> Excerpt:
'''

When adding a GPU to a vSphere VM using PCI passthrough there are a couple of additional settings that you need to make or your VM won’t boot.
When creating the VM you’ll need to set the Actions > Edit > VM Options > Boot Options > Firmware and select “EFI”. You need to do this before you install the operating system on the VM. If you don’t do this the GPUs won’t work and the VM won’t boot.
To add a GPU, in vCenter go to the VM, select Actions > Edit > Add New Device. Any GPUs set up as PCI passthrough devices should appear in a pick list. Add one or more GPUs to your VM.
Note that after adding one device, when you add additional GPUs the first GPU you selected still appears in the pick list. If you add the same GPU more than once your VM will not boot. If you add a GPU that’s being used by another running VM your VM will not boot. Pay attention to the PCI bus addresses displayed and make sure that the GPUs you pick are unique and not in use on another VM.
Finally you have to set up memory-mapped I/O (MMIO) to map system memory to the GPU’s framebuffer memory so that the CPU can pass data to the GPU. In vCenter go to the VM, select Actions > Edit > VM Options > Advanced > Edit configuration.
Once you’re on the Configuration parameters screen, add two more parameters:
pciPassthru.use64bitMMIO = TRUE
pciPassthru.64bitMMIOSizeGB = ????

'''

Dataset records:
'''

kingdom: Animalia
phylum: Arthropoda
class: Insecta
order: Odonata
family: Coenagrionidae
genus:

'''

> Work to do:
1 > From the GPU passthrough instructions, reproduce everything from "When adding a" down to "to your VM.".
2 > List every menu path the GPU passthrough instructions give for navigating from the VM's Actions menu.

> Full answers:
1 >
When adding a GPU to a vSphere VM using PCI passthrough there are a couple of additional settings that you need to make or your VM won’t boot.
When creating the VM you’ll need to set the Actions > Edit > VM Options > Boot Options > Firmware and select “EFI”. You need to do this before you install the operating system on the VM. If you don’t do this the GPUs won’t work and the VM won’t boot.
To add a GPU, in vCenter go to the VM, select Actions > Edit > Add New Device. Any GPUs set up as PCI passthrough devices should appear in a pick list. Add one or more GPUs to your VM.

2 >
- Actions > Edit > VM Options > Boot Options > Firmware
- Actions > Edit > Add New Device
- Actions > Edit > VM Options > Advanced > Edit configuration